Passage: Begin

There were noticeably fewer people on the city’s streets as many fled indoors to escape the debilitating smog. Vehicle traffic was also thin on the ground after authorities pulled 30 percent of government vehicles off the road, along with a ban on fireworks and public sporting events. “I feel like I’m living in clouds of smog,” said Zheng Qiaoyun, a local resident who kept her 6-month-old son at home. “I have a headache, I’m coughing, and it’s hard to breathe on my way to my office.”
As a coastal city, Shanghai usually has mild to modest air pollution, but environmental group Greenpeace attributed the recent spike in pollution to slow-moving and low-hanging air masses which carried factory emissions from Jiangsu, Anhui and Shandong provinces to Shanghai. China’s social media sites are rife with jokes that the city is finally catching up to Beijing in terms of pollution levels.
While humor is one way that many people forced to live with the pollution deal with daily life, it doesn’t change the fact that many sources of smog in the country are still going strong. Coal burning, car exhaust, factory pollution and weather patterns remain a serious challenge and a very real threat to the nation as a whole. Things can always get worse, as proven by the far northeastern city of Harbin, which reported PM 2.5 rates up to 1,000 micrograms per cubic meter in October when winter heating was switched on across the city.

Passage: End

**Work order**
Put this sentence from the Shanghai smog passage into Spanish: "Coal burning, car exhaust, factory pollution and weather patterns remain a serious challenge and a very real threat to the nation as a whole." Use only the smog passage above.

Record excerpts: Begin

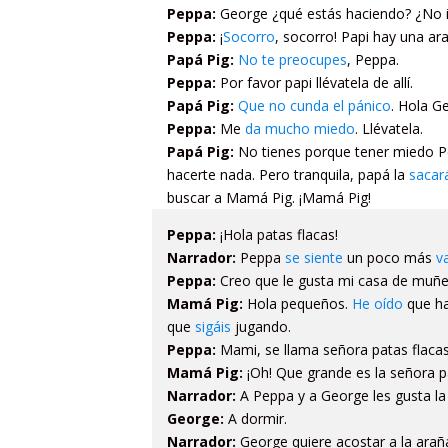
Peppa:
George ¿qué estás haciendo? ¿No 
Peppa:
¡
Socorro
, socorro! Papi hay una ar
Papá Pig:
No te preocupes
, Peppa.
Peppa:
Por favor papi llévatela de allí.
Papá Pig:
Que no cunda el pánico
. Hola G
Peppa:
Me
da mucho miedo
. Llévatela.
Papá Pig:
No tienes porque tener miedo 
hacerte nada. Pero tranquila, papá la
sacar
buscar a Mamá Pig. ¡Mamá Pig!
Peppa:
¡Hola patas flacas!
Narrador:
Peppa
se siente
un poco más
v
Peppa:
Creo que le gusta mi casa de muñe
Mamá Pig:
Hola pequeños.
He oído
que ha
que
sigáis
jugando.
Peppa:
Mami, se llama señora patas flacas
Mamá Pig:
¡Oh! Que grande es la señora p
Narrador:
A Peppa y a George les gusta la
George:
A dormir.
Narrador:
George quiere acostar a la arañ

Record excerpts: End

**Answer to this problem**
La quema de carbón, los gases de escape de los autos, la contaminación de las fábricas y los patrones climáticos siguen siendo un desafío serio y una amenaza muy real para el país en su conjunto.